TASK INSTRUCTIONS:
Can you duplicate the passage of the article below on Sheldon Silver's release from prison, between "New York State" and "began last August.", inclusive?

PASSAGE PROVIDED:

===

New York State

Sheldon Silver is getting out of prison

A six-year legal saga once again works in favor of the felonious former Assembly speaker.

Former Assembly Speaker Sheldon Silver.

Former Assembly Speaker Sheldon Silver. lev radin/Shutterstock

Former Assembly Speaker Sheldon Silver is getting released to home confinement after serving less than a year of the six-and-a-half year sentence for corruption he began last August. 

The Yeshiva World first reported this morning that Silver would be released under the CARES Act, which allows federal inmates to be released to home confinement during the COVID-19 pandemic. “At this time the family is asking for privacy to deal with Mr. Silver's medical issues which he has some serious ones that are ongoing,” Rabbi Akiva Homnick of the criminal justice advocacy group Pidyon Shvuyai Yisroel told City & State, citing a conversation with an unnamed family member of the former speaker. “He's expected home momentarily.”

When Silver is in fact getting released from federal prison remains to be seen. The New York Post reportedMonday that prosecutors with the Southern District of New York are resisting efforts by the federal Bureau of Prisons to release Silver from Federal Correctional Institution, Otisville in Orange County. A spokesperson for the bureau would not confirm or deny that Silver is getting released. “For privacy, safety, and security reasons, we do not discuss release plans for any inmate,” the spokesperson said in an email. NY1 reports that Silver was being processed for release as of noon today. 

The suspense over Silver’s seemingly impending release to home confinement is the latest twist in a yearslong legal saga following the 2015 arrest that toppled the longtime Democratic Assembly speaker from the pinnacle of state power. He was convicted later that year on seven counts of corruption, including honest services fraud, money laundering and extortion and sentenced to 12 months in prison in 2016. That conviction, however, was overturned the next year, but then he got sentenced to seven years for corruption in 2018. Two years’ worth of legal arguments later, Silver began serving his current sentence at Otisville, a medium-security facility that has housed other political notables like the Republican former state Senate Majority Leader Dean Skelos, who was released from prison in April. 

A rumored move by former President Donald Trump to grant Silver clemency never materialized. But in the end, it would have only saved him a few months on the inside of a federal penitentiary anyway if and when Silver does get released to home confinement.

Correction: A previous version of this story incorrectly described the location of the Federal Correctional Institution, Otisville.

===

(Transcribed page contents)
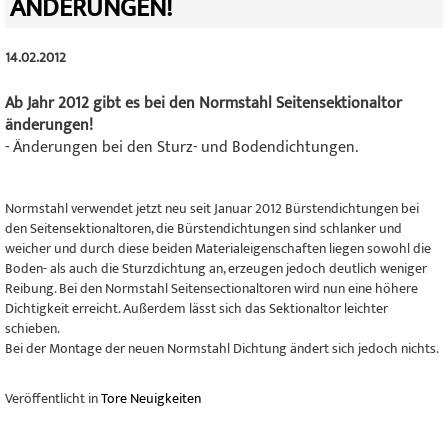
ÄNDERUNGEN!
14.02.2012
Ab Jahr 2012 gibt es bei den Normstahl Seitensektionaltor
änderungen!
- Änderungen bei den Sturz- und Bodendichtungen.
Normstahl verwendet jetzt neu seit Januar 2012 Bürstendichtungen bei
den Seitensektionaltoren, die Bürstendichtungen sind schlanker und
weicher und durch diese beiden Materialeigenschaften liegen sowohl die
Boden- als auch die Sturzdichtung an, erzeugen jedoch deutlich weniger
Reibung. Bei den Normstahl Seitensectionaltoren wird nun eine höhere
Dichtigkeit erreicht. Außerdem lässt sich das Sektionaltor leichter
schieben.
Bei der Montage der neuen Normstahl Dichtung ändert sich jedoch nichts.
Veröffentlicht in
Tore Neuigkeiten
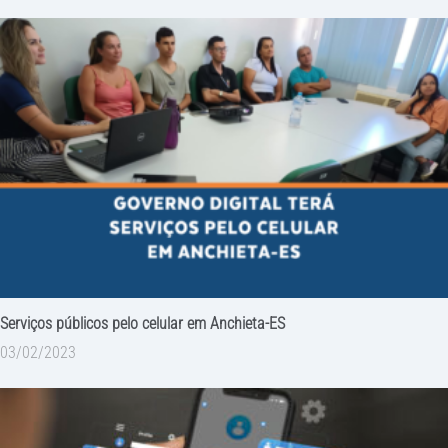
Serviços públicos pelo celular em Anchieta-ES
03/02/2023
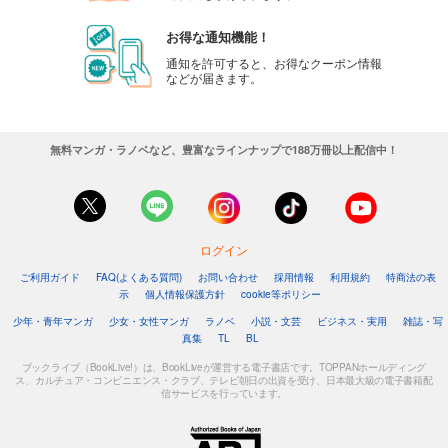
お得な通知機能！
通知を許可すると、お得なクーポン情報
などが届きます。
無料マンガ・ラノベなど、豊富なラインナップで188万冊以上配信中！
ログイン
ご利用ガイド
FAQ(よくある質問)
お問い合わせ
採用情報
利用規約
特商法の表
示
個人情報保護方針
cookie等ポリシー
少年・青年マンガ
少女・女性マンガ
ラノベ
小説・文芸
ビジネス・実用
雑誌・写
真集
TL
BL
ブックライブ（BookLive!）は、BookLiveが運営する電子書店です。TOPPANホールディング
ス、カルチュア・コンビニエンス・クラブ、テレビ朝日の出資を受け、日本最大級の電子書籍配
信サービスを行っています。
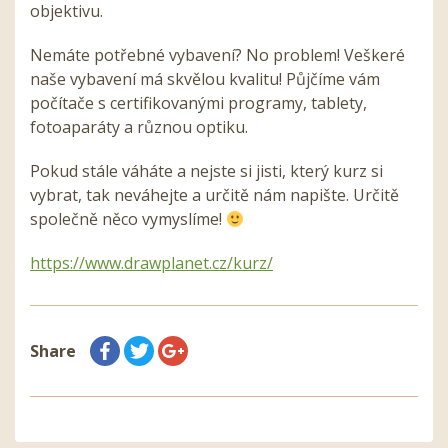
objektivu.
Nemáte potřebné vybavení? No problem! Veškeré
naše vybavení má skvělou kvalitu! Půjčíme vám
počítače s certifikovanými programy, tablety,
fotoaparáty a různou optiku.
Pokud stále váháte a nejste si jisti, který kurz si
vybrat, tak neváhejte a určitě nám napište. Určitě
společně něco vymyslíme!
https://www.drawplanet.cz/kurz/
Share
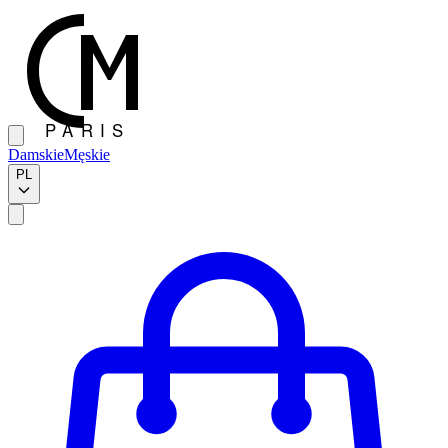
Damskie
Męskie
PL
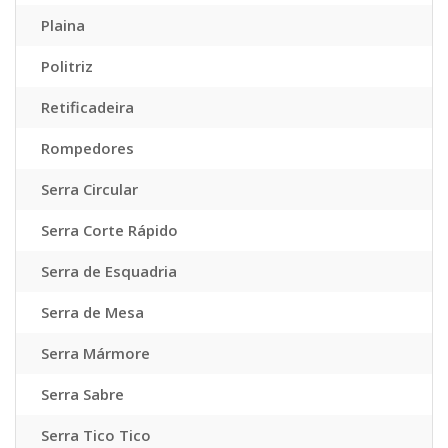
Plaina
Politriz
Retificadeira
Rompedores
Serra Circular
Serra Corte Rápido
Serra de Esquadria
Serra de Mesa
Serra Mármore
Serra Sabre
Serra Tico Tico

===

PROBLEM SOLUTION:
New York State

Sheldon Silver is getting out of prison

A six-year legal saga once again works in favor of the felonious former Assembly speaker.

Former Assembly Speaker Sheldon Silver.

Former Assembly Speaker Sheldon Silver. lev radin/Shutterstock

Former Assembly Speaker Sheldon Silver is getting released to home confinement after serving less than a year of the six-and-a-half year sentence for corruption he began last August.